I am currently a Graduate Research Assistant (GRA) at Kennesaw State University, working under the supervision of Dr. Honghui Xu . My research centers on advancing Large Language Models (LLMs), Multimodal AI, and privacy-preserving machine learning. I develop enhanced multimodal LLMs through LoRA fine-tuning and Dual-Differential Privacy, improving their robustness and reducing harmful or inaccurate generations. I also design lightweight YOLO-based UAV vision models optimized for efficient inference on edge hardware.
Prior to KSU, I worked as a Junior Research Engineer at the DIU NLP & ML Research Lab in Bangladesh, where I built deep learning models for MRI brain tumor classification and segmentation, contributing to improved diagnostic support systems. I also applied transfer learning to rare-bird species detection, supporting biodiversity research through scalable and reliable computer vision solutions.

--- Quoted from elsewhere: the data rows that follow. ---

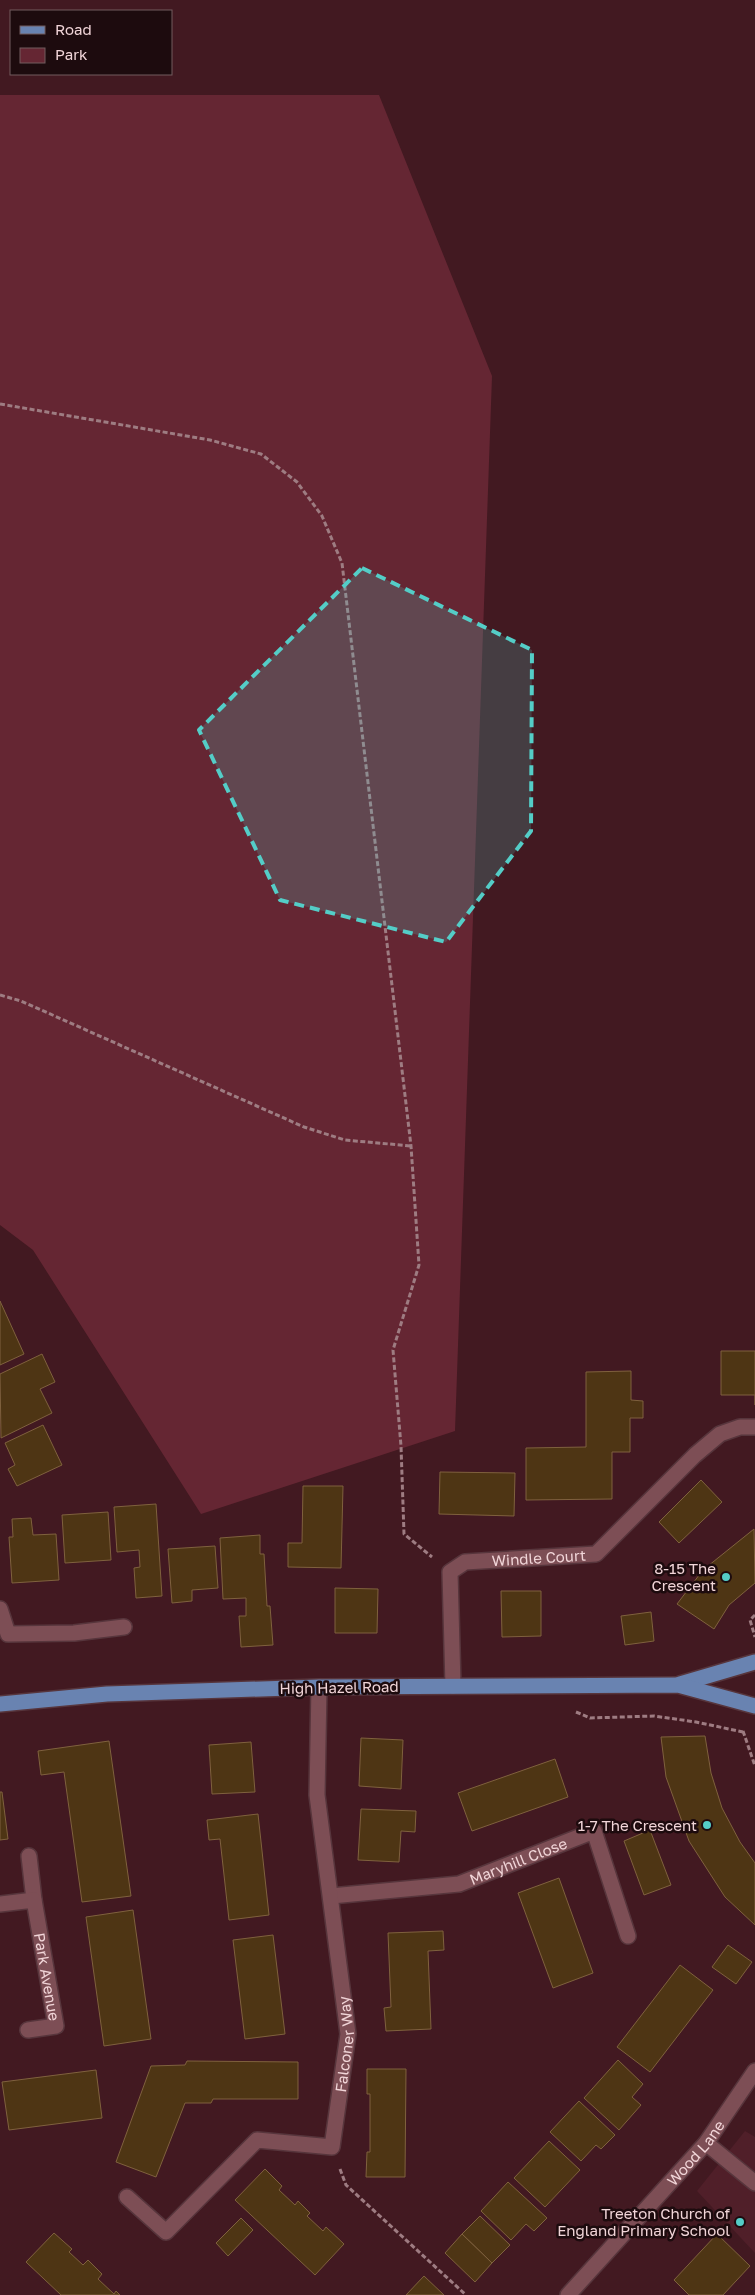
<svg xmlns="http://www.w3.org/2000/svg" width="755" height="2295" viewBox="0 0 755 2295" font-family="'Golos Text',sans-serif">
	<rect width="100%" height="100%" fill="#421921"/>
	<!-- built -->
	<polygon fill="#501f29" points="745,2131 755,2137 755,2253 697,2191"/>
	<!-- green -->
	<polygon fill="#652633" points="0,95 379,95 492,376 455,1431 201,1514 33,1250 0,1225"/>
	<!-- building -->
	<g fill="#4e3514" stroke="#7f613e">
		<polygon points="0,1301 24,1354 0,1365"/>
		<polygon points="721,1351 755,1351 755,1405 755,1395 721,1395"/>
		<polygon points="42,1354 55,1382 40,1389 52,1413 1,1438 0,1374"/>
		<polygon points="631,1371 631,1400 643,1401 643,1418 630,1418 630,1452 612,1452 612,1499 526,1500 526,1448 586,1447 586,1372"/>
		<polygon points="43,1425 62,1465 17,1486 8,1469 15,1465 5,1443"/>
		<polygon points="440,1472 515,1473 514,1516 439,1514"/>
		<polygon points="701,1480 722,1502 679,1543 659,1522"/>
		<polygon points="303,1486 343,1486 341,1568 288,1567 288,1543 302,1543"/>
		<polygon points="156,1504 162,1596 136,1598 134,1568 140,1567 139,1550 117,1552 114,1507"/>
		<polygon points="108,1512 111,1560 65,1563 62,1515"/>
		<polygon points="31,1518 33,1535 56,1534 59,1580 12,1583 9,1537 13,1537 12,1519"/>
		<polygon points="754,1529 755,1583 729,1605 714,1629 677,1604 703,1570"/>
		<polygon points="260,1535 260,1554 264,1554 267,1606 270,1606 273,1645 241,1647 239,1616 246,1616 246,1598 223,1599 220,1538"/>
		<polygon points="215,1546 218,1588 192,1590 192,1601 172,1603 168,1549"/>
		<polygon points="335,1588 378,1589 377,1633 335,1633"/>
		<polygon points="501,1591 541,1591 541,1636 502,1637"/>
		<polygon points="651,1612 654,1641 625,1645 621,1616"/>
		<polygon points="705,1736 711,1773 722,1808 740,1842 755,1863 755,1925 725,1897 689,1841 666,1777 661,1737"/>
		<polygon points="361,1738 403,1740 401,1789 359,1786"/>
		<polygon points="109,1741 131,1896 82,1902 64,1772 41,1775 38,1751"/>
		<polygon points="251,1742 255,1792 212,1794 209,1745"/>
		<polygon points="555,1759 568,1797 472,1831 458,1793"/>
		<polygon points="0,1792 2,1792 8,1839 0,1840"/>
		<polygon points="361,1809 416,1811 415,1832 401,1831 399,1862 358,1860"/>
		<polygon points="258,1814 269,1915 229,1920 220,1839 209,1840 207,1820"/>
		<polygon points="650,1830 671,1885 644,1895 624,1841"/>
		<polygon points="559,1878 593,1973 553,1988 518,1893"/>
		<polygon points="133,1910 151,2039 104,2046 86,1917"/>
		<polygon points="443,1931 444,1950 428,1951 431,2029 386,2031 384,2008 391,2007 388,1933"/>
		<polygon points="273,1935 285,2034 245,2039 233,1940"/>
		<polygon points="728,1945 752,1962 736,1984 712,1967"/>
		<polygon points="680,1965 713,1990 650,2072 617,2047"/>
		<polygon points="618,2060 643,2084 632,2097 641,2105 619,2130 584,2098"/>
		<polygon points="187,2061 298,2062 298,2099 213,2099 211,2103 185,2103 156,2177 116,2162 151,2066 185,2065"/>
		<polygon points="367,2069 406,2069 405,2177 366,2177 367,2152 370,2152 370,2094 367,2094"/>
		<polygon points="96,2070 102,2118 9,2130 2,2082"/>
		<polygon points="579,2101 615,2135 601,2149 596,2145 581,2161 550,2132"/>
		<polygon points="549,2141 580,2170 545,2207 514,2178"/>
		<polygon points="265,2169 282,2186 279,2190 295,2205 298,2201 310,2213 307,2216 323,2231 326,2227 344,2244 315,2275 235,2200"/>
		<polygon points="508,2182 547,2218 534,2231 526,2224 511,2240 481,2211"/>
		<polygon points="480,2216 510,2245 492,2263 462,2234"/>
		<polygon points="241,2218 253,2230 228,2256 216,2243"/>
		<polygon points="54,2233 72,2249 69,2252 83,2265 88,2260 102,2274 98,2279 114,2294 116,2291 120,2295 61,2295 26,2262"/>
		<polygon points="462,2234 492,2263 475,2282 445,2253"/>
		<polygon points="717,2234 750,2266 723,2295 689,2295 674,2280"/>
		<polygon points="424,2276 444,2295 406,2295"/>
	</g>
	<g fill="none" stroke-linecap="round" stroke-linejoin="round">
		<!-- minor casing -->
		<g stroke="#57353c" stroke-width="18">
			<g id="minor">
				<polyline points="0,1609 8,1634 74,1633 124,1627"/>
				<path id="s1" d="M453 1686 450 1572 465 1562 596 1554 695 1455 720 1434 740 1427H755"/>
				<polyline points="29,1856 34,1900"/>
				<path id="s2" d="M331 1896 459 1884 594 1831 628 1936"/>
				<path id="s3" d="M0 1904 34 1900 56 2026 28 2030"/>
				<polyline points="706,2143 755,2183"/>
				<path id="s4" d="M127 2197 166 2232 257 2140 332 2147 348 2034 317 1795 319 1687"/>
				<path id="s5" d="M568 2295 706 2143 755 2071"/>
			</g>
		</g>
		<!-- major casing -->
		<g stroke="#57353c" stroke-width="18">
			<g id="major">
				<polyline points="680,1684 755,1662"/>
				<polyline points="0,1704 107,1694 319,1687 678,1685 755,1706"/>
			</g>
		</g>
		<!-- path -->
		<g stroke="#9e7c82" stroke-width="3" stroke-dasharray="5 2.5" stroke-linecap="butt">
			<polyline points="0,404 210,440 261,454 297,482 322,516 342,563 411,1146 419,1265 393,1350 401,1446 404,1534 432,1557"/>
			<polyline points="0,995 21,1001 304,1127 345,1140 411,1146"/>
			<polyline points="755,1615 750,1620 755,1637"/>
			<polyline points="576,1712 590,1718 654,1716 696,1722 743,1732"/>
			<polyline points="743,1731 755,1766"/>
			<polyline points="340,2169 346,2185 466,2295"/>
		</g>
		<!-- minor -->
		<use href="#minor" stroke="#7d4e55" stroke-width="15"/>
		<!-- major -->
		<use href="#major" stroke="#6983b1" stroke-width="15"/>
	</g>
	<!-- marked area -->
	<path fill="#54cdc7" fill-opacity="0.2" stroke="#54cdc7" stroke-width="4" stroke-dasharray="10 6" stroke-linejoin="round" d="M362 568 532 650 531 831 446 942 280 900 199 730Z"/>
	<!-- markers -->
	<g fill="#54cdc7" stroke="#1d0b0e" stroke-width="2">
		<circle cx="726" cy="1577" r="5"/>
		<circle cx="707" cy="1825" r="5"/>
		<circle cx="740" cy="2222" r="5"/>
	</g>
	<g text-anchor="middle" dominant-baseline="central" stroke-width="5" stroke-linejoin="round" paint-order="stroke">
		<!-- street labels -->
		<g font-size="15" fill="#f1d5d8" stroke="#1d0b0e">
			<text stroke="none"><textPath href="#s1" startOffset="206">Windle Court</textPath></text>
			<text transform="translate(339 1687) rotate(-1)">High Hazel Road</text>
			<text stroke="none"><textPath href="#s2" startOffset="192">Maryhill Close</textPath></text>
			<text stroke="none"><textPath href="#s3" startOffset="112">Park Avenue</textPath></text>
			<text stroke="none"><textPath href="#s4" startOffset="361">Falconer Way</textPath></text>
			<text stroke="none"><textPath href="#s5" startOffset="191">Wood Lane</textPath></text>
		</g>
		<!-- poi labels -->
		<g font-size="15" fill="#f1d5d8" stroke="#1d0b0e" text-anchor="end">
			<text x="716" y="1568">8-15 The<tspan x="716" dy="17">Crescent</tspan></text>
			<text x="697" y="1825">1-7 The Crescent</text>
			<text x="730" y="2213">Treeton Church of<tspan x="730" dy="17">England Primary School</tspan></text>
		</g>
	</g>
	<!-- legend -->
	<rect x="10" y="10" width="162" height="65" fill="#1d0b0e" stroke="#725c5f"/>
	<rect x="20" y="26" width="25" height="8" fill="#6983b1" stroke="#725c5f"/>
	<text x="55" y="35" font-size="15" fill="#f1d5d8">Road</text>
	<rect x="20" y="48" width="25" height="15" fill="#652633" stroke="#725c5f"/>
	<text x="55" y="60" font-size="15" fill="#f1d5d8">Park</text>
</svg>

Earlier, I served as a Software Developer at Masleap Plc., developing complete full-stack applications using ReactJS, Django, and MongoDB. I integrated Intel OpenVINO for real-time video and image analytics, enhancing system responsiveness and improving data-driven decision capabilities for business operations.
My journey into AI began as a Machine Learning Engineer Intern at Nazpev Inc. in Japan, where I worked on time-series forecasting for retail sales data to support more accurate and reliable demand planning workflows.
Across all my roles, I have enjoyed working at the intersection of AI research, engineering, and real-world impact. I am passionate about building intelligent systems that are technically robust, privacy-aware, and aligned with human needs. I continually strive to bring meaningful, ethical, and scalable AI solutions to life.
Developed a YOLO-based detection framework for UAV-based post-disaster building damage assessment, integrating DP-SGD and structured pruning to jointly optimize accuracy, privacy, and deployment efficiency on edge devices.
Trained DeepLabV3+ (ResNet-101) for road-scene segmentation across fog, night, rain, and snow conditions, using weather-aware augmentations and BN adaptation to improve robustness and stability for autonomous driving perception.
Built a multimodal Retrieval-Augmented Generation pipeline that combines chest X-rays and clinical reports using Qwen2-VL, CLIP, BM25, FAISS, and a cross-encoder reranker, with a FastAPI backend and Gradio UI for interactive medical question answering.
Implemented Dual-Differential Privacy with two-stage noise injection (embedding-level and LoRA parameter-level) for multimodal LLMs, evaluating accuracy, hallucination rate, and privacy budget to study privacy–utility trade-offs in image–text alignment.
Developed a lightweight, privacy-preserving multimodal framework that fuses UAV imagery and social-media text for disaster event classification. Combines ResNet50 visual features and BiLSTM + GloVe text embeddings in a late-fusion architecture, with DP-SGD for ε-differential privacy and structured neuron pruning for efficient edge deployment on UAVs and field devices.
Benchmarked ARIMA, Prophet, LSTM, and XGBoost on the UCI Online Retail II dataset to build a robust revenue forecasting pipeline, and designed a pricing optimization engine with demand elasticity modeling to support data-driven pricing and retention strategies.